DRPandya
DRPandya

Reputation: 133

Can a pod run on multiple nodes?

I have one kubernetes master and three kubernetes nodes. I made one pod which is running on specific node. I want to run that pod on 2 nodes. how can I achieve this? do replica concept help me? if yes how?

Upvotes: 4

Views: 5841

Answers (3)

manoj
manoj

Reputation: 188

You can use daemonset, if you want to run pod on each node. What I see is you are trying to deploy pod on each node, it's better if you allow the scheduler to make decision where the pod need to be deployed based on the resources. This would be best in all worst scenario's. I'm mean in case of node failures.

Upvotes: 1

Mr.KoopaKiller
Mr.KoopaKiller

Reputation: 3982

Yes, you can assign pods to one or more nodes of your cluster, and here are some options to achieve this:

nodeSelector

nodeSelector is the simplest recommended form of node selection constraint. nodeSelector is a field of PodSpec. It specifies a map of key-value pairs. For the pod to be eligible to run on a node, the node must have each of the indicated key-value pairs as labels (it can have additional labels as well). The most common usage is one key-value pair.

affinity and anti-affinity

Node affinity is conceptually similar to nodeSelector -- it allows you to constrain which nodes your pod is eligible to be scheduled on, based on labels on the node.

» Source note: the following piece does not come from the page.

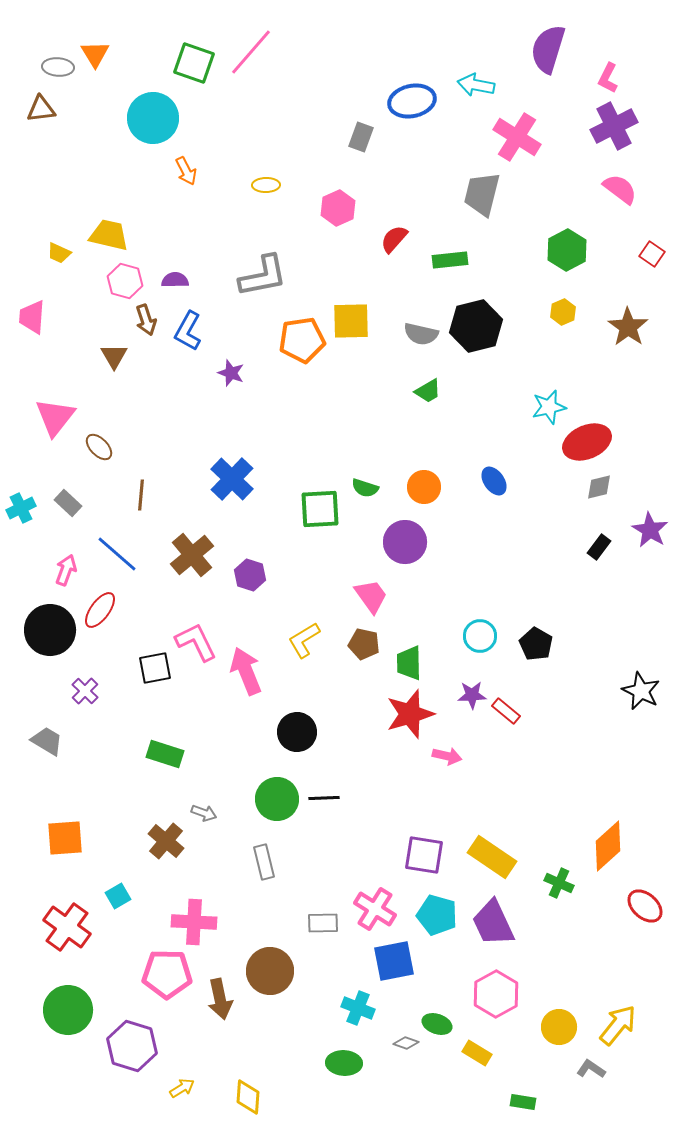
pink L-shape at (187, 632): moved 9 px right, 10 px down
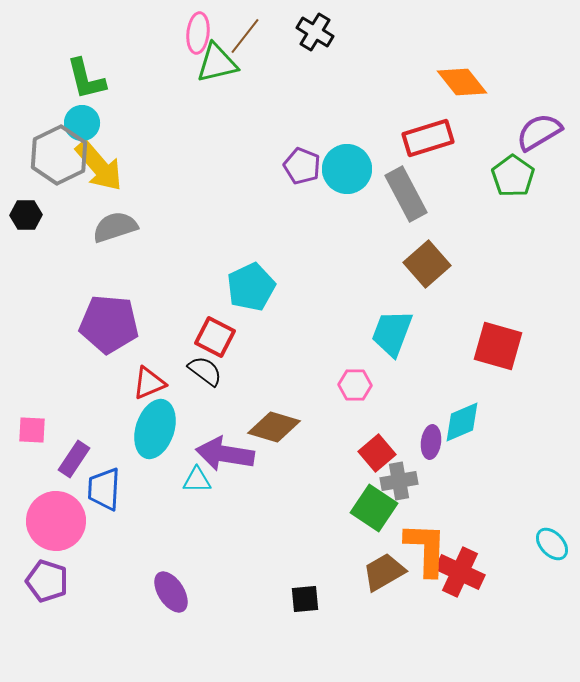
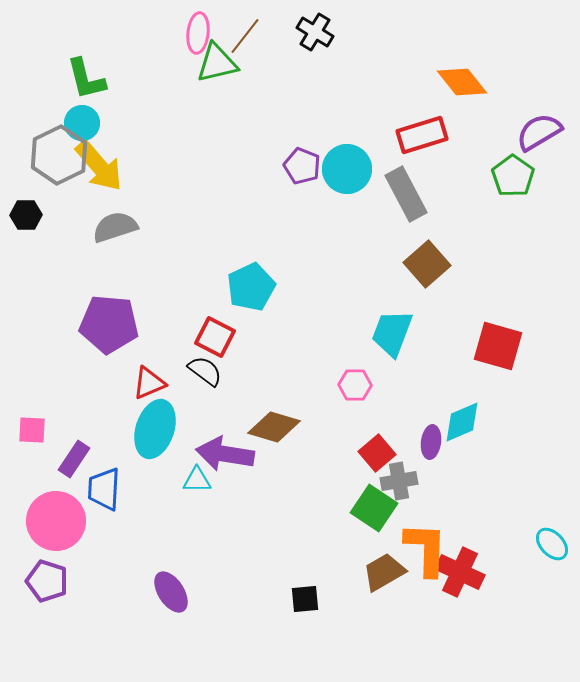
red rectangle at (428, 138): moved 6 px left, 3 px up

nodeSelector provides a very simple way to constrain pods to nodes with particular labels. The affinity/anti-affinity feature, greatly expands the types of constraints you can express. The key enhancements are

  1. The affinity/anti-affinity language is more expressive. The language offers more matching rules besides exact matches created with a logical AND operation;
  2. you can indicate that the rule is "soft"/"preference" rather than a hard requirement, so if the scheduler can't satisfy it, the pod will still be scheduled;
  3. you can constrain against labels on other pods running on the node (or other topological domain), rather than against labels on the node itself, which allows rules about which pods can and cannot be co-located

DaemonSet

A DaemonSet ensures that all (or some) Nodes run a copy of a Pod. As nodes are added to the cluster, Pods are added to them. As nodes are removed from the cluster, those Pods are garbage collected. Deleting a DaemonSet will clean up the Pods it created.

Some typical uses of a DaemonSet are:

  • running a cluster storage daemon on every node
  • running a logs collection daemon on every node
  • running a node monitoring daemon on every node

Please check this link to read more about how to assign pods to nodes.

Upvotes: 4

Praveen Sripati
Praveen Sripati

Reputation: 33545

It's not a good practice to run the pods directly on the nodes as the nodes/pods can crash at any time. It's better use the K8S controllers as mentioned in the K8S documentation here.

K8S supports multiple containers and depending on the requirement the appropriate controller can be used. By looking at the OP it's difficult to say which controller to use.